### RECORDS:
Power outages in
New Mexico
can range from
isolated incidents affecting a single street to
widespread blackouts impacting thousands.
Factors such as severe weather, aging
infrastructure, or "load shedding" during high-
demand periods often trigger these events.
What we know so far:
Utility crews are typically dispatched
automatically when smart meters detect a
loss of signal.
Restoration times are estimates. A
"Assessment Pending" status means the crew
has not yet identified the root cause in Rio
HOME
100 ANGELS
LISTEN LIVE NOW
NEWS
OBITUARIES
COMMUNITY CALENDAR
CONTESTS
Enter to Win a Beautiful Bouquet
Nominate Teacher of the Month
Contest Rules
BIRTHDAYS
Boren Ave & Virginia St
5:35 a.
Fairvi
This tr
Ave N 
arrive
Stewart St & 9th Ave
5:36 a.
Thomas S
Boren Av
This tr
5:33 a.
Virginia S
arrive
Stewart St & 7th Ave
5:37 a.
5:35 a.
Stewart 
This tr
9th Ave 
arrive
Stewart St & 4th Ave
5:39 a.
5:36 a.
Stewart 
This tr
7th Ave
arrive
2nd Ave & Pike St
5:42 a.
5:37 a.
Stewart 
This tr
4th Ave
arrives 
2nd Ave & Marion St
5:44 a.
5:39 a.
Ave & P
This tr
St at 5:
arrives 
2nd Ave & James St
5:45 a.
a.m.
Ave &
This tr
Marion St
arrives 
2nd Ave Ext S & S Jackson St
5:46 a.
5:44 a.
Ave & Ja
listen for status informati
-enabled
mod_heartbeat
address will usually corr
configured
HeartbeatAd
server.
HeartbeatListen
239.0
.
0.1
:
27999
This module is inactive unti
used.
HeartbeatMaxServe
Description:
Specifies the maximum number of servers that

### TASK BRIEF:
Beginning at the line that holds "has not yet identified the root cause in Rio", reproduce each line of the records above down to and including the last one.

### SOLUTION FOR THIS EXERCISE:
has not yet identified the root cause in Rio
HOME
100 ANGELS
LISTEN LIVE NOW
NEWS
OBITUARIES
COMMUNITY CALENDAR
CONTESTS
Enter to Win a Beautiful Bouquet
Nominate Teacher of the Month
Contest Rules
BIRTHDAYS
Boren Ave & Virginia St
5:35 a.
Fairvi
This tr
Ave N 
arrive
Stewart St & 9th Ave
5:36 a.
Thomas S
Boren Av
This tr
5:33 a.
Virginia S
arrive
Stewart St & 7th Ave
5:37 a.
5:35 a.
Stewart 
This tr
9th Ave 
arrive
Stewart St & 4th Ave
5:39 a.
5:36 a.
Stewart 
This tr
7th Ave
arrive
2nd Ave & Pike St
5:42 a.
5:37 a.
Stewart 
This tr
4th Ave
arrives 
2nd Ave & Marion St
5:44 a.
5:39 a.
Ave & P
This tr
St at 5:
arrives 
2nd Ave & James St
5:45 a.
a.m.
Ave &
This tr
Marion St
arrives 
2nd Ave Ext S & S Jackson St
5:46 a.
5:44 a.
Ave & Ja
listen for status informati
-enabled
mod_heartbeat
address will usually corr
configured
HeartbeatAd
server.
HeartbeatListen
239.0
.
0.1
:
27999
This module is inactive unti
used.
HeartbeatMaxServe
Description:
Specifies the maximum number of servers that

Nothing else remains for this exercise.